New: Jump-oriented attacks

  • Use gadget as dispatcher

CFI

control-flow integrity

General Solution to enforce CFI

  • Some need binary re-writing or source re-compiling
  • Some need application/OS/Hardware re-designing
  • Some have large overhead

Challenges:

  • Non-instrusive general attack detection
  • Apply to existing applications on commodity hardware

shadow stack

A shadow stack is a second stack for the program

  • Used exclusively for control transfer operations
  • Is separate from the data stack
  • Can be enabled for operation individually in user mode or supervisor mode

给程序加一个shadow stack,只记录调用trace,和数据分开,stack overflow就无法攻击

Shadow Stack Mode

CALL instruction

  • Pushes the return address on both the data and shadow stack

RET instruction

  • Pops the return address from both stacks and compare them
  • If the return addresses from two stacks do not match, the processor signals a control protection exception

Note that the shadow stack only holds the return addresses and not parameters passed to the call instruction

这样软件需要维护两个栈,开销比较大,可以用用户态维护也可以由内核态维护,用户态维护的话每次call 和return之前都要去另外的地方记录一下,内核态维护可以把shadow stack放到内核态,比较安全但是每次call和return都需要system call,考虑用硬件来做

Protecting the Shadow Stack

The shadow stack is protected by page table

  • Page tables support a new attribute: mark page as "Shadow Stack" pages依然属于用户态,但是不能被一般指令访问

Control transfers are allowed to store return addresses to the shadow stack

  • Like near call, far call, call to interrupt/exception handlers, etc.
  • However stores from instructions like MOV, XSAVE, etc. will not be allowed

When control transfer instructions attempt to read from the shadow stack

  • Access will fault if the underlying page is not marked as a "Shadow Stack" page

Detects and prevents conditions that cause an overflow or underflow of the shadow stack or any malicious attempts to redirect the processor to consume data from addresses that are not shadow stack addresses

Indirect Branch Tracking

new instruction: ENDBRANCH在jump的时候检查

  • mark valid indirect call/jmp targets in the program jmp地址必须是一个ENDBRANCH
  • Becomes a NOP on legacy processor,在不支持这一指令的CPU上会变成NOP指令,保证兼容性
  • On processors that suport CET the ENDBRANCH is still a NOP and is primarily pipeline to detect control flow violations

WAIT_ FOR_ ENDBRANCH State

The CPU implements a state machine that tracks indirect jimp and call

  • When one of these instructions is seen, the state machine moves from IDLE to WAIT_ FOR_ ENDBRANCH state

  • In WAIT_ FOR_ _ENDBRANCH state the next instruction in the program stream must be an ENDBRANCH

  • If an ENDBRANCH is not seen the processor causes a control protection fault else the state machine moves back to IDLE state

为了这个指令加入一个WAIT_FOR_ENDBRANCH State,进入jmp指令的时候进入这个状态。

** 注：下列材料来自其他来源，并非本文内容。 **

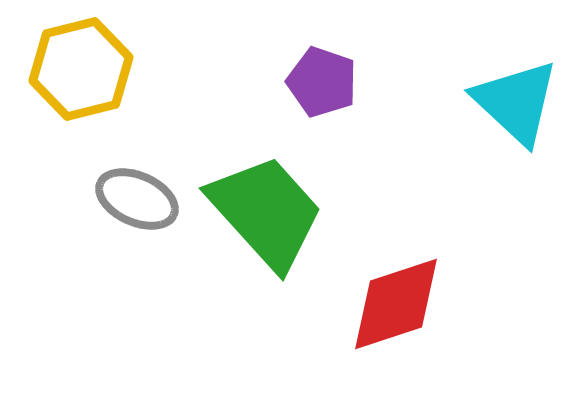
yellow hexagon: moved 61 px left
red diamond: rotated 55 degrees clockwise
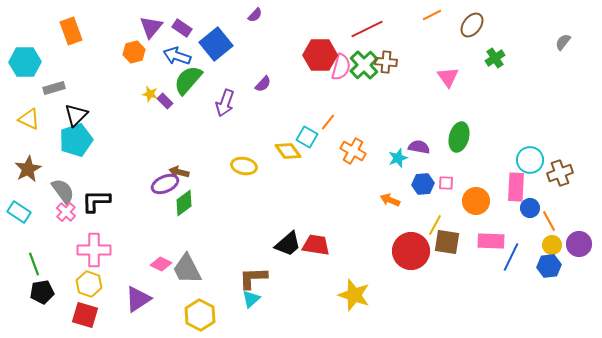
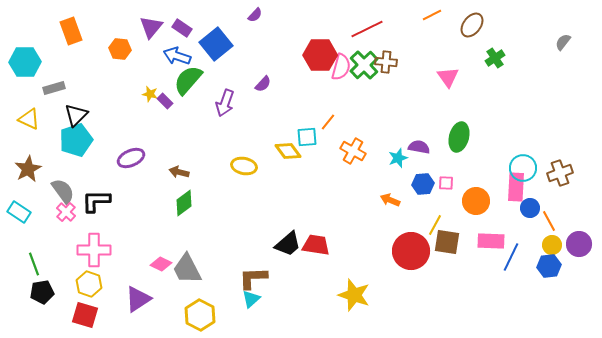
orange hexagon at (134, 52): moved 14 px left, 3 px up; rotated 20 degrees clockwise
cyan square at (307, 137): rotated 35 degrees counterclockwise
cyan circle at (530, 160): moved 7 px left, 8 px down
purple ellipse at (165, 184): moved 34 px left, 26 px up
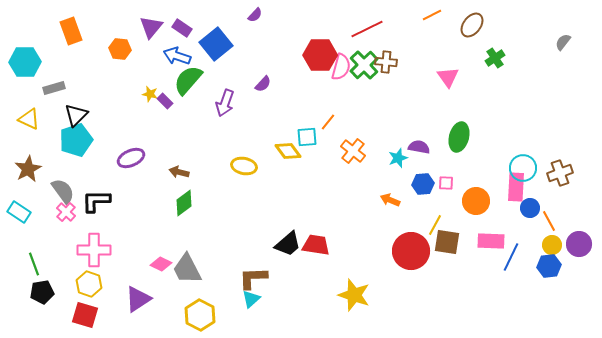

如果jmp一半发生中断,中断恢复的时候要注意保存状态

ARM上有类似的指令BTI(Branch Target Instructions)BR----> jmp to BTI,指定了落脚点。缺点是BTI依然很多,但正确的只有一个,需要更细粒度的CFI,这部分软件实现起来比较方便

Isolated Execution Environment

能不能把bug带来的影响降到最低

Background: HeartBleed Attack

In-application memory disclosure attack

  • one over-read bug discloses the whole memory data

在实现TLS心跳协议时没有对输入进行适当验证,缺少边界检查,读取的数据比应该允许读取的还多。连接的一段可以发一个特定类型的heart beat请求包给对方,里面携带最长64kb的数据,对方收到后把数据原样返回,完成检测,发送请求的客户端可以故意声明自己携带了很长的数据而实际上不带任何数据,服务器不会检查请求中声明的数据和实际数据大小,而是直接按照这个长度用memcpy从请求数据中复制,也就是实际复制的是内存中紧跟在请求数据后面的这一段空间的数据。

解决思路:把应用程序代码放到两台虚拟机中执行,一台执行普通代码一台执行加密代码

Virtual Machine

虚拟化有VMX root/VMX non-root mode, 切换通过VM entry和VM exit实现

VM Entry:

  • Transition from VMM to Guest
  • Enters VMX non-root operation
  • Loads Guest state from VMCS
  • VMLAUNCH used on initial entry
  • VMRESUME used on subsequent entries

VM Exit:

  • VMEXIT instruction used on transition from Guest to VMM
  • Enters VMX root operation
  • Saves Guest state in VMCS
  • Loads VMM state from VMCS

在这一过程中使用的页表多了一个Extended Page Table(EPT)

  • Translate guest physical addr to host physical addr, the two-level translation are all done by hardware

    Guest Virtual Address(GVA)---Guest page table--->Guest Physical Address(GPA) ---EPT--->Host Physical Address(HPA)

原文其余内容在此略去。